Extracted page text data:
==========
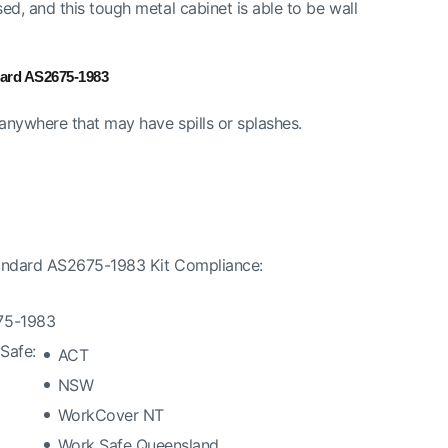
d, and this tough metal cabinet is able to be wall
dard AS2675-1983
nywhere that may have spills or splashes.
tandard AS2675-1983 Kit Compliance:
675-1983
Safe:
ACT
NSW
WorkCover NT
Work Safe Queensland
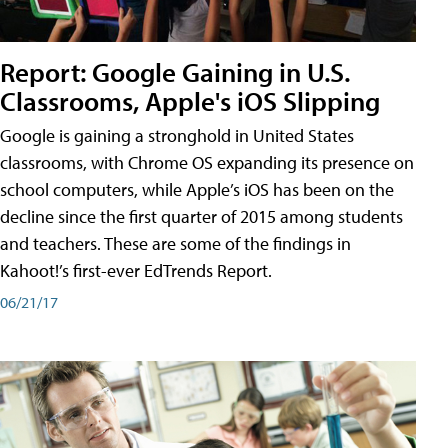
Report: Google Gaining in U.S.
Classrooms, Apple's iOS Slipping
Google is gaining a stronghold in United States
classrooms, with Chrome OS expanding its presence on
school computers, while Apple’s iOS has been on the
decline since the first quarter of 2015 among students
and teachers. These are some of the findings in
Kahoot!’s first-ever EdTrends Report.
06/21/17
==========
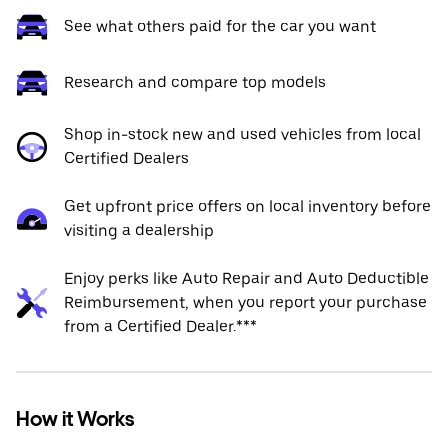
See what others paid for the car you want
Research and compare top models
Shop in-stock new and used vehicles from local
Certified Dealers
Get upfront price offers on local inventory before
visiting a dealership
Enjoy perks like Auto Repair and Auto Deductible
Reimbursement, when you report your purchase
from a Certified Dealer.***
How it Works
==========
§ **Work required**
Return the lines of the data above exactly as they appear, everything from the line containing "See what others paid for the car you want" down to the line containing "How it Works".

§ **Completed exercise**
See what others paid for the car you want
Research and compare top models
Shop in-stock new and used vehicles from local
Certified Dealers
Get upfront price offers on local inventory before
visiting a dealership
Enjoy perks like Auto Repair and Auto Deductible
Reimbursement, when you report your purchase
from a Certified Dealer.***
How it Works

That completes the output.